This course recognizes plants as one of the most expressive materials of the artform — a living medium that distinguishes the discipline from the other applied sciences and fine arts. The goal of the course is to introduce the global potential of plants as a means of design for shaping the character of a place for individual and collective human experience. Investigations that straddle hand-drawn, digital and analog mediums will explore the universally accessible and adaptive power of plants in making healthy, resilient ecologies and socially dynamic spaces.
The course emphasizes the use of empirical observations and investigation to explore multiple-scaled thinking about plants and their habitats, including cultural and vernacular attributes and larger ecological systems.
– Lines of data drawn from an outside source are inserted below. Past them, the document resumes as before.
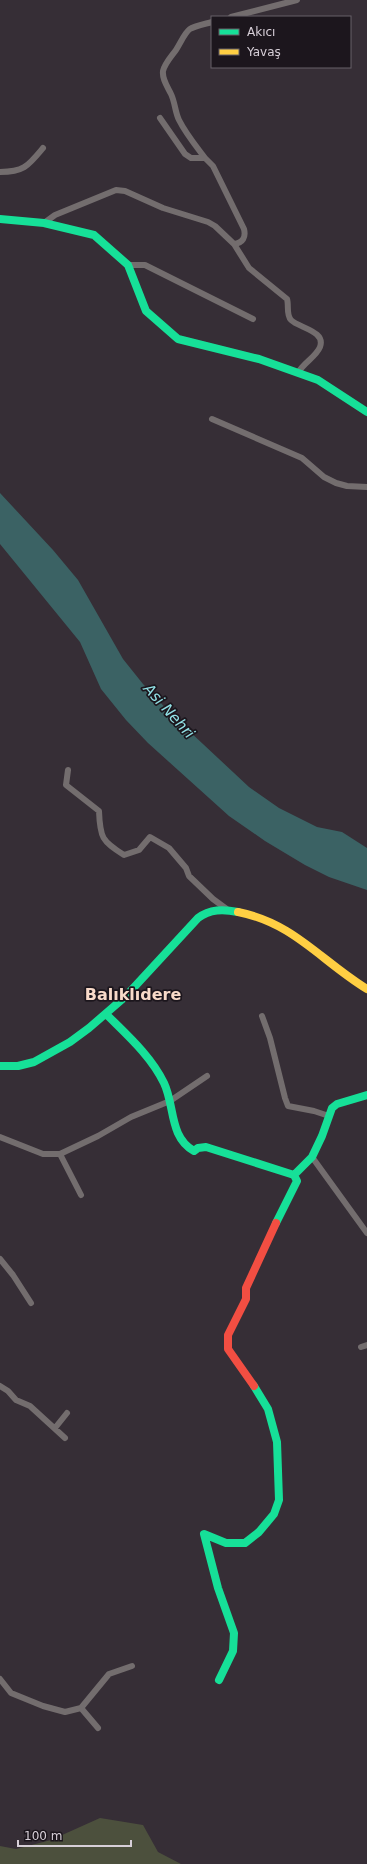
<svg xmlns="http://www.w3.org/2000/svg" width="367" height="1864" viewBox="0 0 367 1864" font-family="'DejaVu Sans',sans-serif">
	<style>
		.green { fill: #4c503d }
		.water { fill: #3b6264 }
		.lines { fill: none; stroke-linecap: round; stroke-linejoin: round }
		.street { stroke: #736d6e; stroke-width: 6 }
		.fast { stroke: #16e098; stroke-width: 8 }
		.slow { stroke: #ffcf43; stroke-width: 8 }
		.jam { stroke: #f24e42; stroke-width: 8 }
		.labels { text-anchor: middle; dominant-baseline: central; stroke-width: 3.5; stroke-linejoin: round; paint-order: stroke }
		.water-label { font-size: 15px; font-style: italic; fill: #92e1e5; stroke: #1c161d }
		.quarter-label { font-size: 16px; font-weight: bold; fill: #f8dac9; stroke: #1c161d }
	</style>
	<rect width="100%" height="100%" fill="#362e36"/>
	<!-- green -->
	<path class="green" d="M100,1818L143,1825L158,1852L181,1864H0V1846L16,1849L51,1840Z"/>
	<!-- water -->
	<path class="water" d="M0,493L53,550L78,580L123,659L143,684L173,716L249,787L279,808L317,827L342,832L367,848V890L329,877L305,865L265,841L229,816L148,743L126,720L101,689L80,642L0,544Z"/>
	<g class="lines">
		<!-- street -->
		<path class="street" d="M231,17L297,0
			M205,158C196,146 186,134 179,120C175,112 175,102 171,94C167,86 162,79 163,71C165,63 171,57 176,50C190,26 185,29 212,22
			M0,172C24,172 28,166 43,148
			M44,223L55,215L116,190L125,191L163,208L208,222L215,226L234,244C243,243 246,237 244,229L213,166L205,158H191L185,154L160,118
			M234,244L249,268L287,299C289,305 286,315 291,320C299,328 326,331 320,347C316,357 303,363 298,373
			M128,265H145L253,319
			M212,419L302,458L324,477L336,483L347,486L367,487
			M68,770L66,785L99,811C100,838 102,841 124,855L139,850L150,837L169,848L186,868L189,876L213,899L228,910
			M262,1016L270,1038L285,1098L288,1106L314,1111L329,1116
			M0,1137L43,1154H60L98,1136L131,1117L170,1101L207,1076
			M60,1154L81,1195
			M312,1157L367,1233
			M0,1259L13,1275L31,1303
			M361,1347L367,1345
			M0,1386L8,1391L16,1400L30,1406L65,1438
			M55,1428L67,1413
			M0,1679L11,1693L43,1706L65,1712L81,1708L109,1674L132,1666
			M81,1708L98,1728"/>
		<!-- fast -->
		<path class="fast" d="M0,219L44,223L94,235L128,265L146,311L178,339L259,359L318,380L367,412
			M106,1014C127,1035 151,1056 164,1083C175,1106 169,1137 194,1151L198,1148L206,1147L294,1175
			M0,1066H18L34,1062L70,1042L89,1028L126,996L198,918C210,909 223,909 238,912
			M276,1223L297,1181L294,1175L312,1157L322,1136L332,1108L337,1104L367,1095
			M219,1680L233,1651L234,1633L218,1588L204,1534L226,1543H245L259,1532L274,1514L279,1500L277,1442L268,1409L254,1386"/>
		<!-- slow -->
		<path class="slow" d="M238,912C294,923 321,961 367,989"/>
		<!-- jam -->
		<path class="jam" d="M254,1386L228,1349V1335L246,1299V1288L276,1223"/>
	</g>
	<g class="labels">
		<!-- water labels -->
		<g class="water-label">
			<text transform="translate(169 711) rotate(48)">Asi Nehri</text>
		</g>
		<!-- quarter labels -->
		<g class="quarter-label">
			<text x="133" y="994">Balıklıdere</text>
		</g>
	</g>
	<!-- legend -->
	<rect x="211" y="16" width="140" height="52" fill="#1c161d" stroke="#676068"/>
	<rect x="219" y="29" width="20" height="6" fill="#16e098" stroke="#676068"/>
	<text x="247" y="36" font-size="12" fill="#d7cfd8">Akıcı</text>
	<rect x="219" y="49" width="20" height="6" fill="#ffcf43" stroke="#676068"/>
	<text x="247" y="56" font-size="12" fill="#d7cfd8">Yavaş</text>
	<!-- scale -->
	<path d="M18 1840v6h113v-6" fill="none" stroke="#d7cfd8" stroke-width="2"/>
	<text x="24" y="1840" font-size="12" fill="#d7cfd8" stroke="#1c161d" stroke-width="3" paint-order="stroke">100 m</text>
</svg>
It is not a comprehensive overview of the horticultural or botanical history of plants, however students will employ an important methodology for how to learn plants that can be translated to any locale, including the rote memorization of botanical and common plant names combined with recognition of a plant's visual features.
Through case studies, field visits, lectures, and readings students will learn to identify approximately 50+ plants, define notational systems, and translate plant characteristics into design languages that they can apply in future design work. The course exposes students to the understanding of plants from non-managed plant communities to managed living systems.
Products of the course will include mixed media drawings that explore typologies of designed and non- designed plant communities. Videos, photographs, black and white field notes, sketches, diagrams, and a series of curated drawings in axon, plan, and section will be the vocabulary of the course. Regular "plant walks” which will provide great opportunities to observe plants in situ and learn how to use plants to shape the experience of place.